The village of All Saints was established around 1840. At first, All Saints was called Free-Centre Village and later Hyman's Village. All Saints was established shortly after the village chapel was constructed, as sugar workers started to leave the estates and move close to the chapel. The church was located at the village's central crossroad. The parish of Saint John lies to the north-west, Saint Peter to the north-east, and St. Paul to the south and south-east. The crossroads developed into the village's social, commercial, and cultural center. Several governmental and business institutions have been located here for decades.

There was a village council in All Saints beginning in the 1940s. The plan to establish a village council was approved by the Legislative Council on May 15, 1946, after it was published in the Gazette on April 11, 1946. This village council has been inactive since the 1950s. The official boundaries of All Saints were established by the village council rules, which also granted the village a constitution. There were eight members of the village council: six were chosen by the village's residents, and two were appointed by the governor general. A bylaw could be made by the village council with cabinet approval.

The village received piped water and electricity in the early 1960s. Regular live music events took place in the Community Council building. Due to the village's strategic location on the island, expanding services and activities, and increased population, All Saints saw a rise in both its significance and size.

== Demographics ==
As of the 2011 census, All Saints had a population of 3,829. There were several major ethnicities in the village, with 96.62% of the population being black. Other ethnicities included: other mixed (0.83%), unknown (0.71%), 'others' (0.50%), whites (0.40%), Hispanics (0.39%), mixed black/white (0.33%), and East Indians (0.23%). Dozens of nationalities were represented in the village. 72.63% of the village was born in Antigua and Barbuda, with other major countries of birth including: Guyana (10.44%), Jamaica (4.61%), and Dominica (3.13%). Of the population born in Antigua and Barbuda, 10.87% had lived abroad at some point in their life. Most of the population was Christian, with the largest denominations being Anglicans (20.45%), Seventh-day Adventists (13.68%), and Pentecostalists (10.16%). Irreligious people were the fourth largest group in the village at 8.59%.

In 2011, there were 1,253 households in the village. Based on the main material of outer walls, most homes were built with wood (45.81%), concrete (20.11%), a combination of wood and concrete (16.52%), and concrete blocks (15.00%). 94.89% of homes in the village had sheet metal roofs.

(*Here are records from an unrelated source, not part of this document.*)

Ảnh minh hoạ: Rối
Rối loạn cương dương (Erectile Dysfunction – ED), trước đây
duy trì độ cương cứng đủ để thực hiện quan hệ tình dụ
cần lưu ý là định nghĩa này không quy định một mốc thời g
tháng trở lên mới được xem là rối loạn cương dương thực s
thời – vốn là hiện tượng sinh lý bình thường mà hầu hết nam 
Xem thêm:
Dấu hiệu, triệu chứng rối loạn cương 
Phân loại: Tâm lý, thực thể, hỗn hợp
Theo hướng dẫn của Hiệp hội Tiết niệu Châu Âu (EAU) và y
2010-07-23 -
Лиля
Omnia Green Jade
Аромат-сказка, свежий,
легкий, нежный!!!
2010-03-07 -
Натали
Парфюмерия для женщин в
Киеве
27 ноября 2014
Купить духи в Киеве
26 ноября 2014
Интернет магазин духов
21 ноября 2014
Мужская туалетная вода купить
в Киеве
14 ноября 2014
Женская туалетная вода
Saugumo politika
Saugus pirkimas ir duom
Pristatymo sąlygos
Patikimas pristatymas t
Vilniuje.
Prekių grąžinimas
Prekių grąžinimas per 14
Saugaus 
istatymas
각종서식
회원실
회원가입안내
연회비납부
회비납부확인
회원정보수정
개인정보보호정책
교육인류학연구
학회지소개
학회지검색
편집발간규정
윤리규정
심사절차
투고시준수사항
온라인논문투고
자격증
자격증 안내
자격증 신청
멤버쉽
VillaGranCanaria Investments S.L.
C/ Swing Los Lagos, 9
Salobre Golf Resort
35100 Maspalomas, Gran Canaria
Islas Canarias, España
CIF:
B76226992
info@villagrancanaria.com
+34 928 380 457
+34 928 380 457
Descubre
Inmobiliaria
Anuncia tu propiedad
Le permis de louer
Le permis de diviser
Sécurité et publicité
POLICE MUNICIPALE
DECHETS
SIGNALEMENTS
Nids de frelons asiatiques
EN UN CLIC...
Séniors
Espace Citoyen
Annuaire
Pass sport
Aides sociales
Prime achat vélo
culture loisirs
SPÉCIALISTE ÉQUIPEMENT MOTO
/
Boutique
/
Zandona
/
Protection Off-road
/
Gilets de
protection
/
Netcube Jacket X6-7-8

Educational officials have stated that the village struggles with high school dropout rates and teenage pregnancy. Immigrant communities in the village also tend to live in more dilapidated areas that struggle with crime. Some homes still use pit latrines.

== Features ==
All Saints is an important regional service centre. Thus, the village has many facilities including a fire station, police station, clinic, community centre, and many businesses. There is also a primary school (J.T. Ambrose Primary School), the All Saints Secondary School, and many nearby preschools.

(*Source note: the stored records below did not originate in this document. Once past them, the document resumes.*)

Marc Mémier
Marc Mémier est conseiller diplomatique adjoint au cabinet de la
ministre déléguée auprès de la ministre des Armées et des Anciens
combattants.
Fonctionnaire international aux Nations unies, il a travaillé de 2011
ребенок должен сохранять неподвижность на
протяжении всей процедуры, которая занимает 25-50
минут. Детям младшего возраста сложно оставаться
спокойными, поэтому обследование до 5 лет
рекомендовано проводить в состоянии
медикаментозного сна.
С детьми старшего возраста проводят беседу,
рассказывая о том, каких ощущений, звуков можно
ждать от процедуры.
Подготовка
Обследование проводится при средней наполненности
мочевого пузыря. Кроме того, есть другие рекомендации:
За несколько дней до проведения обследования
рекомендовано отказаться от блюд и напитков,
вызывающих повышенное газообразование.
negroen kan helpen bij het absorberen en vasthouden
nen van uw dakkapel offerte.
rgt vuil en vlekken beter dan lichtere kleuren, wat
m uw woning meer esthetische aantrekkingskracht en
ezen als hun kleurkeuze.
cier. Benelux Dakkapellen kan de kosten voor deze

There are several churches in the village, including the All Saints Anglican Church, the Faith Wesleyan Holiness Church, and the Mount Zion Seventh-day Church of God. Grocery stores in the village's boundaries include Cole's Grocery Plus and Sweet n' Cheap Super Mall.

There are also several sit-down and fast food restaurants in and around the village, including a pizza restaurant (Bitar Pizza Fast Food) and two ice cream parlors.